Driving Mr. Dan

Oscar-winner Mahershala Ali (right) lounges in the back of Uber driver Viggo Mortensen’s (left) car.

Oscar-winner Mahershala Ali (right) lounges in the back of Uber driver Viggo Mortensen’s (left) car.

Rated 4.0

Green Book is one of the feel-good movies of the year. With an essentially true story, a super-smart script, brilliant star turns by Viggo Mortensen and Mahershala Ali, and matching support from Linda Cardellini, it’s one of 2018’s bullseye crowd-pleasers, as attested by its winning the audience award at the Toronto Film Festival in September.

The story deals with Frank Anthony Vallelonga, aka Tony Lip (Mortensen), who late in life made a name for himself as an actor (Donnie Brasco, Goodfellas, The Sopranos). But in 1962, when the movie takes place, he was a Bronx-working stiff and bouncer at Manhattan’s Copacabana nightclub. When the Copa closes down for two months of repairs, Tony needs to find work. An eight-week gig surfaces, driving for a doctor—or so he thinks. But the term “doctor” just denotes a degree in musicology; his new employer is the African-American jazz and classical concert pianist Don Shirley (Ali), who hires Tony as driver and bodyguard for a concert tour, starting in Pennsylvania, then moving deep into the Jim Crow South.

We already know that the good-hearted, but uncouth Tony has a streak of bigotry; in his family all the men show up as “protection” when his wife Dolores (Cardellini) hires two black plumbers—and Tony, himself, tosses glasses into the garbage because Dolores served the plumbers lemonade in them.

To add to the early friction, Don is as cultured as Tony is coarse, as fastidious as Tony is slovenly, as circumspect as Tony is heedless. And yet this odd couple finds common ground early on in a kind of honesty that grows into mutual respect—if at first grudging and prickly.

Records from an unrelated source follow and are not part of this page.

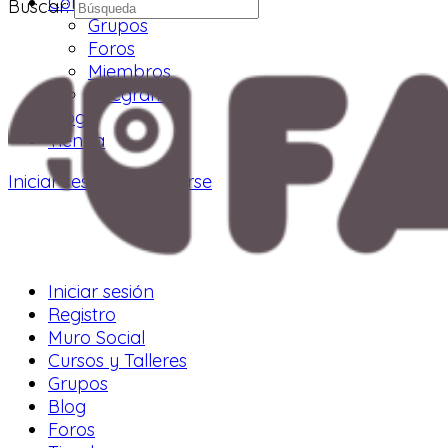
Comunidad
Buscar:
Grupos
Foros
Miembros
Telegram
Blog
Tienda
Iniciar sesión
Registrarse
Iniciar sesión
Registro
Muro Social
Cursos y Talleres
Grupos
Blog
Foros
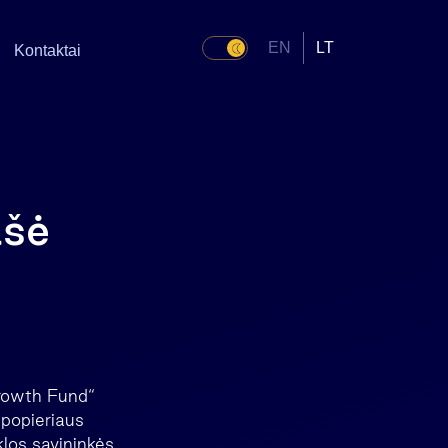
EN
LT
Kontaktai
ašė
Growth Fund“
 popieriaus
los savininkės,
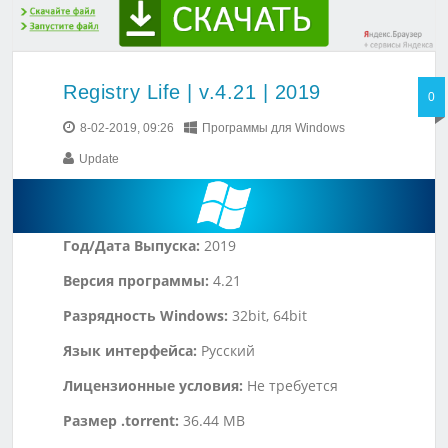
Registry Life | v.4.21 | 2019
0
8-02-2019, 09:26
Программы для Windows
Update
Год/Дата Выпуска:
2019
Версия программы:
4.21
Разрядность Windows:
32bit, 64bit
Язык интерфейса:
Русский
Лицензионные условия:
Не требуется
Размер .torrent:
36.44 MB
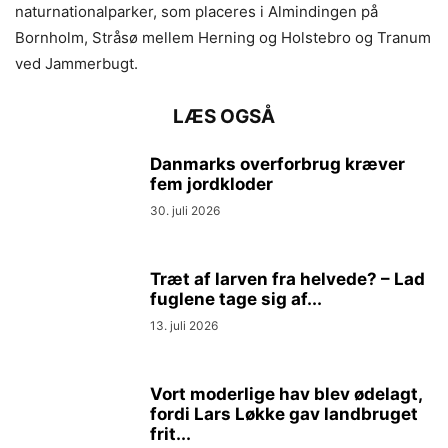
naturnationalparker, som placeres i Almindingen på
Bornholm, Stråsø mellem Herning og Holstebro og Tranum
ved Jammerbugt.
LÆS OGSÅ
Danmarks overforbrug kræver
fem jordkloder
30. juli 2026
Træt af larven fra helvede? – Lad
fuglene tage sig af...
13. juli 2026
Vort moderlige hav blev ødelagt,
fordi Lars Løkke gav landbruget
frit...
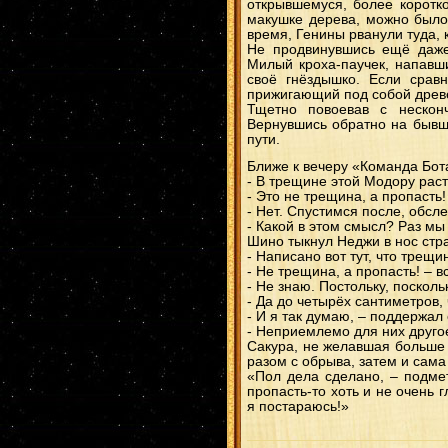
открывшемуся, более коротко
макушке дерева, можно было
время, Генины рванули туда, 
Не продвинувшись ещё даже
Милый кроха-паучек, напавши
своё гнёздышко. Если срав
прижигающий под собой древеси
Тщетно повоевав с несконч
Вернувшись обратно на бывше
пути.
Ближе к вечеру «Команда Бот
- В трещине этой Модору раст
- Это не трещина, а пропасть
- Нет. Спустимся после, обсл
- Какой в этом смысл? Раз мы
Шино тыкнул Неджи в нос стра
- Написано вот тут, что трещ
- Не трещина, а пропасть! – 
- Не знаю. Постольку, посколь
- Да до четырёх сантиметров,
- И я так думаю, – поддержал
- Неприемлемо для них другое
Сакура, не желавшая больше т
разом с обрыва, затем и сама
«Пол дела сделано, – подмет
пропасть-то хоть и не очень 
я постараюсь!»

The movie’s script, as it happens, is the work of Tony’s son Nick Vallelonga (with Brian Hayes Currie and director Peter Farrelly), and several Vallelonga relatives play roles in it. All of which underscores the feeling that the movie is giving us the straight dope—if not the way it really happened, then at least how the Vallelongas like to remember it (both Tony Lip and Don Shirley died in 2013). Besides, any doubts are dispelled by the instantaneous chemistry between Mortensen (almost unrecognizable under 30 pounds of flab and a gangland accent) and Ali (so far from his Oscar-winning turn in Moonlight that he looks like a different person with the same face).

Green Book (the title refers to a once-popular guide for motorists on how to avoid trouble when “traveling while black") hits all the expected beats. It might have been as painfully predictable and overrated as Driving Miss Daisy if it weren’t for the appeal of its central relationship. To be honest, it’s not always clear just what we’re responding to—is it seeing these two real-life men bond on the road, or simply seeing these two superb actors at the top of their game recreating that bond?

Frankly, it doesn’t matter. Either way, the experience is a pure pleasure.